A little after 2 p.m., however, it was starting to get busy at the Clark County Courthouse. By 6 p.m., 746 had voted there.

Early voting, before Election Day, was heavy in Clark County. A week before the election, 5,670 people had voted absentee at the courthouse, and the county clerk had gotten back 4,515 mail-in absentees of the 5,878 mailed out.

By Election Day, there had been at least 5,643 absentee ballots returned.

County Clerk Michelle Turner said that for mail-in ballots to be counted, they must have been postmarked by Nov. 3 and received by Friday, Nov. 6.

The cutoff for bringing mail-in ballots to the box at the courthouse, however, was Election Day. One voter was seen bringing his in a few minutes before the polls closed.

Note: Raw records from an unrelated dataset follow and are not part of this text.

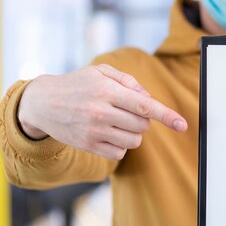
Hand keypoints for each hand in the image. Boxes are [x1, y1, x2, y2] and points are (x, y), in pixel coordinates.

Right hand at [18, 64, 187, 159]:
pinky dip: (121, 144)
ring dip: (133, 132)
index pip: (145, 106)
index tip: (183, 125)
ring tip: (116, 121)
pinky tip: (108, 133)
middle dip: (143, 119)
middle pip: (143, 125)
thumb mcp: (100, 72)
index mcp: (106, 91)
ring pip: (134, 141)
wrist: (42, 103)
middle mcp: (101, 112)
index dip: (167, 116)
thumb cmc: (78, 84)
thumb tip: (148, 99)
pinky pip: (120, 153)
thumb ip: (128, 82)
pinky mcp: (89, 147)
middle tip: (126, 110)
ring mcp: (94, 132)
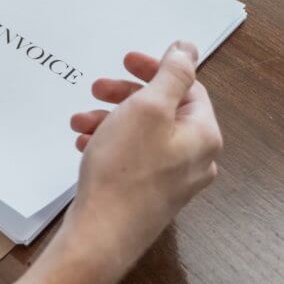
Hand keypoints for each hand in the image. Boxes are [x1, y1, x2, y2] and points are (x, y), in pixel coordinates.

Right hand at [65, 42, 222, 271]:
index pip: (187, 88)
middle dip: (125, 96)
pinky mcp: (149, 195)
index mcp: (203, 136)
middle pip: (162, 110)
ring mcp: (172, 181)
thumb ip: (171, 74)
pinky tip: (84, 144)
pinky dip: (109, 144)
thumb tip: (187, 49)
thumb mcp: (147, 107)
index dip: (154, 70)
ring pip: (142, 134)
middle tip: (96, 89)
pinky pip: (132, 157)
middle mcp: (195, 159)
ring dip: (110, 120)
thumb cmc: (124, 171)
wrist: (101, 234)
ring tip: (79, 122)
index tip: (125, 61)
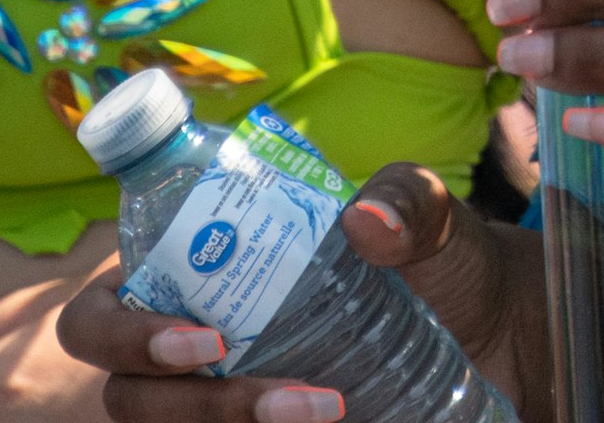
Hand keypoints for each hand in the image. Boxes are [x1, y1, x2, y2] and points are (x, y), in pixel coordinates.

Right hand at [54, 166, 544, 422]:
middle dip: (176, 398)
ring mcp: (224, 407)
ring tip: (328, 409)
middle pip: (124, 394)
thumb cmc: (440, 263)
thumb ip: (406, 201)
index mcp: (193, 279)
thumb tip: (366, 221)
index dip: (120, 331)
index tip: (206, 339)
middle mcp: (194, 353)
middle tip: (245, 370)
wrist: (501, 334)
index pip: (102, 310)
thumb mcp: (430, 218)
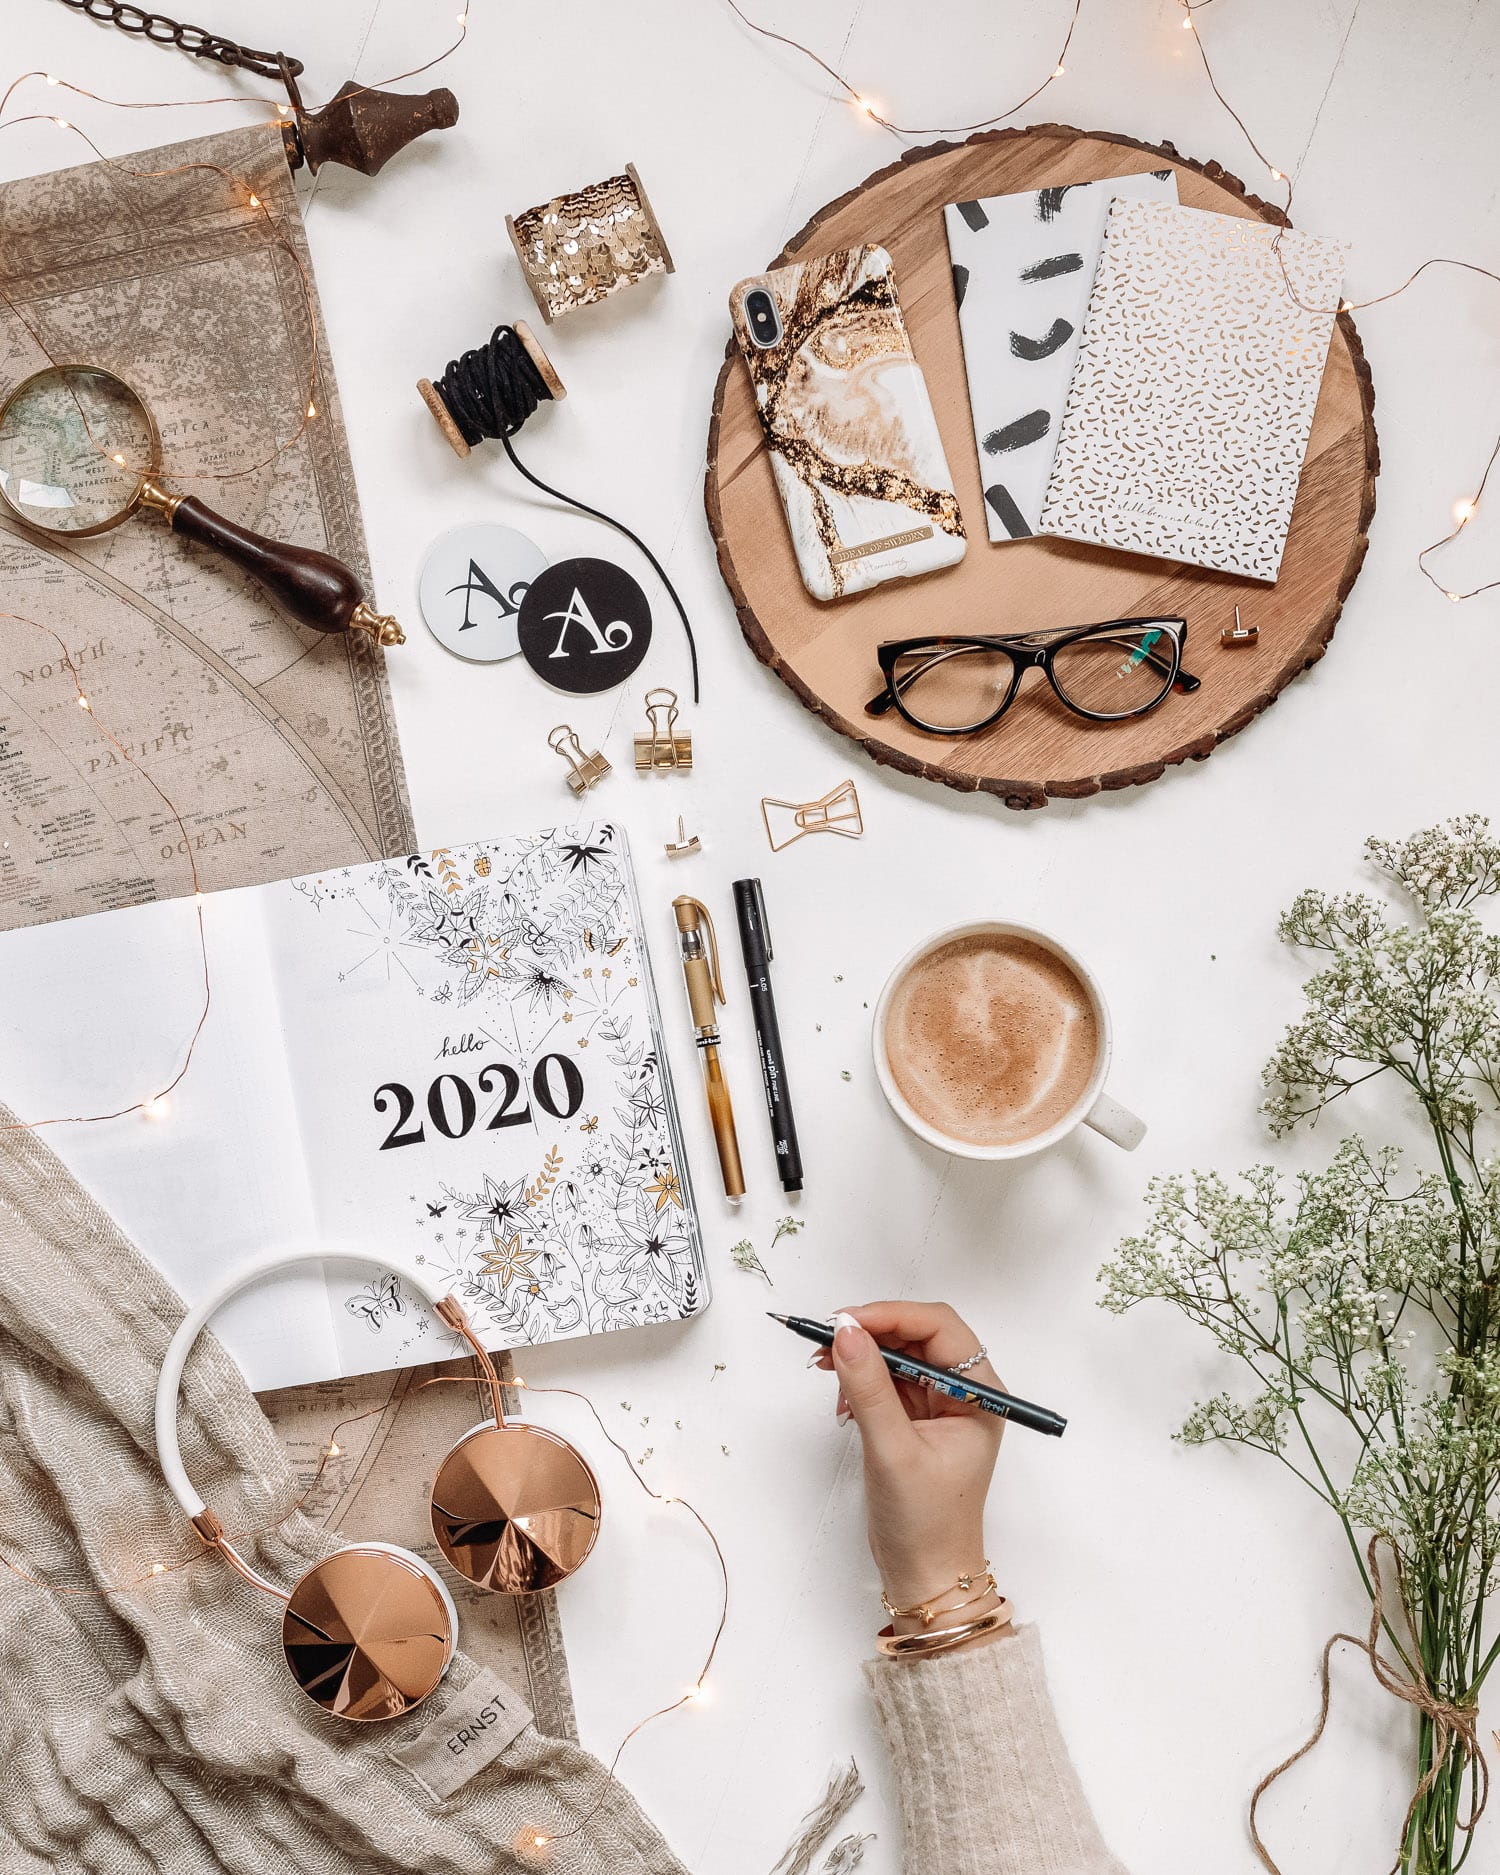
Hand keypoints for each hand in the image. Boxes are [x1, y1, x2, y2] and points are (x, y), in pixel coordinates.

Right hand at [819, 1301, 1004, 1622]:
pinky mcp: (916, 1418)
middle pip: (918, 1334)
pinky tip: (842, 1397)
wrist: (925, 1574)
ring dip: (862, 1355)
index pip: (940, 1328)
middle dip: (872, 1332)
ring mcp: (940, 1405)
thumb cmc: (926, 1523)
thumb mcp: (894, 1451)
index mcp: (980, 1395)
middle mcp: (965, 1392)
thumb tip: (846, 1333)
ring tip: (826, 1366)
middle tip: (828, 1338)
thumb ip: (869, 1388)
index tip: (847, 1321)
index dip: (893, 1316)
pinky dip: (861, 1378)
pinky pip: (887, 1379)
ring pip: (899, 1354)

Prior to Election Day, 9,482 people had cast early ballots on machines at the courthouse. Early voting was open at the courthouse starting Oct. 14. Of those early ballots cast, 961 were cast the day prior to the election, and 692 were cast on the Saturday prior to Election Day.

The race most voters seemed most interested in was the presidential contest between Republican President Donald Trump and Democratic former Vice President Joe Biden.

However, also on the ballot were races for the U.S. House and Senate, state House, city commission and school board, as well as two constitutional amendment questions.